Closed jrodrigu-canonical closed 2 weeks ago
How do we differentiate between (1) "an instance was shutdown gracefully" and (2) "an instance wasn't supposed to be up but died"? If that's not possible, it's probably better to keep this as is.
(For the latter case, it probably makes sense to keep it as CRITICAL anyway.)
Hi Pon, as discussed in MM, maybe we could retrieve the status of the VM where the port is attached to? (e.g. openstack server show <id>
)
There should be a different value in the status fields that points to the reason why the VM is down (OS-EXT-STS:power_state, OS-EXT-STS:task_state, OS-EXT-STS:vm_state, ...)

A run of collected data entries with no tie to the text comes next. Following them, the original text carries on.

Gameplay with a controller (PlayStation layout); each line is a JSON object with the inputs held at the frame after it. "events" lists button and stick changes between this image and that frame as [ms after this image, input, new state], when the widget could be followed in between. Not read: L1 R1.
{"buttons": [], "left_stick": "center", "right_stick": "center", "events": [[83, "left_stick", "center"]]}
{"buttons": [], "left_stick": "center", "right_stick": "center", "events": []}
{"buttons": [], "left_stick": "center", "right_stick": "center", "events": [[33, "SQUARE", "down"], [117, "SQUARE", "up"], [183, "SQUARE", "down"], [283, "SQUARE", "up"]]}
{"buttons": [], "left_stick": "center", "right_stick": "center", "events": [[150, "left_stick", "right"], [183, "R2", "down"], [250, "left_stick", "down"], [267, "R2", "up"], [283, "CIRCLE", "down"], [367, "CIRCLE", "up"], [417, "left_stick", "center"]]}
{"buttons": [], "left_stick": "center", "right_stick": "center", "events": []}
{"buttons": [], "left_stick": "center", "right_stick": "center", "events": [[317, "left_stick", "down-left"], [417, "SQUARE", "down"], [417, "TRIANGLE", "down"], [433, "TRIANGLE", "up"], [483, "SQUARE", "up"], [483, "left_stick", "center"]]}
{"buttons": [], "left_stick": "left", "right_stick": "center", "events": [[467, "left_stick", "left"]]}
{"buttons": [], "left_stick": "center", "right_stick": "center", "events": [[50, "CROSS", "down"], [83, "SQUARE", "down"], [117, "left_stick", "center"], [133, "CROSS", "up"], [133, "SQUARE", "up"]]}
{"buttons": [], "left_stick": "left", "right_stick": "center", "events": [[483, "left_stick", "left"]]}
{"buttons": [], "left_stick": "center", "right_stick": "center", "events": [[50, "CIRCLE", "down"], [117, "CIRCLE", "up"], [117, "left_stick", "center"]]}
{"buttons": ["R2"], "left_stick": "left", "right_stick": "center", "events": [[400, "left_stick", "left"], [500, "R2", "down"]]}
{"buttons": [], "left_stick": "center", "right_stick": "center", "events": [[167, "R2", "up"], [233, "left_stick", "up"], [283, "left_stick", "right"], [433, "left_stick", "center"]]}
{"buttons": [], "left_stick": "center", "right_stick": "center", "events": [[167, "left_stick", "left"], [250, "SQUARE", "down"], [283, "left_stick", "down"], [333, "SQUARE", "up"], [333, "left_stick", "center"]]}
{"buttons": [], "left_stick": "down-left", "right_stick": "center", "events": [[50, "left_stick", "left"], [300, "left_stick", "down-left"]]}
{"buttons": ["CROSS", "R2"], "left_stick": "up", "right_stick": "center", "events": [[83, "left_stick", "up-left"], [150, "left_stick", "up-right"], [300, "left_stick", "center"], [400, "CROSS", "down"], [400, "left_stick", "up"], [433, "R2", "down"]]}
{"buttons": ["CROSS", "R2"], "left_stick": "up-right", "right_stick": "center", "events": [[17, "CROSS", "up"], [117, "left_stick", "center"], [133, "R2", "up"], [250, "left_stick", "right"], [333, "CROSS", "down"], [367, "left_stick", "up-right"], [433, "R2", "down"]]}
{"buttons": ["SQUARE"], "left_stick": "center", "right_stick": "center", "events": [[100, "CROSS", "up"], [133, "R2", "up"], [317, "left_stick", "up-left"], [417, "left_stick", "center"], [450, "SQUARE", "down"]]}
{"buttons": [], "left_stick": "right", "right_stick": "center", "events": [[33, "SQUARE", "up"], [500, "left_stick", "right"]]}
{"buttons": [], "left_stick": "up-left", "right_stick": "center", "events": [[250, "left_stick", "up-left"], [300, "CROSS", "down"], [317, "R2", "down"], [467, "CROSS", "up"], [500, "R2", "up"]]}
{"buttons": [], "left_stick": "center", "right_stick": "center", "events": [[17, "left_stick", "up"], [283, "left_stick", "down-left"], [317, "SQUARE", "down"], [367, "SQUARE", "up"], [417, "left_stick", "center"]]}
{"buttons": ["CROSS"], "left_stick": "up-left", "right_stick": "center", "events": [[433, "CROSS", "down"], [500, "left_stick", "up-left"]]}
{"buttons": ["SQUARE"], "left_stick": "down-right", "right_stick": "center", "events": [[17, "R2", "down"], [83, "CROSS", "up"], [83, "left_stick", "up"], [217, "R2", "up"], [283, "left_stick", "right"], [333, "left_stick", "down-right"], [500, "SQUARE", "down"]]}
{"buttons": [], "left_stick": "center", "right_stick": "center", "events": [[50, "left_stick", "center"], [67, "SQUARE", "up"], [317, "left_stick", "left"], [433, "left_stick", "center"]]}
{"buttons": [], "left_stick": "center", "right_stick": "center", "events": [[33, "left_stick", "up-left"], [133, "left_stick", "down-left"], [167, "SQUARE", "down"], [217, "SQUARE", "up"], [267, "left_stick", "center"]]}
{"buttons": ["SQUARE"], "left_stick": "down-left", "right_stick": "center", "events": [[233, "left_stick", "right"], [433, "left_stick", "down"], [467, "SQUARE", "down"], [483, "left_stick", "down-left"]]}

Similarly to LP#2021509, when an instance is shut down, its allocated port in OVN will be DOWN, and a CRITICAL alert will be triggered by
check_ports.cfg
(/usr/local/lib/nagios/plugins/check_resources.py port --all
). The situation where an instance is shut down, and its allocated port is DOWN is common in day-to-day business, and should not be considered as CRITICAL. A WARNING alert would probably be more appropriate.This issue differs from the bugfix of LP#2021509, as in that bugfix the port.binding_vif_type must be "unbound":
while in the described situation, binding_vif_type is always set to "ovs", therefore, the port is not skipped and triggers the CRITICAL alert.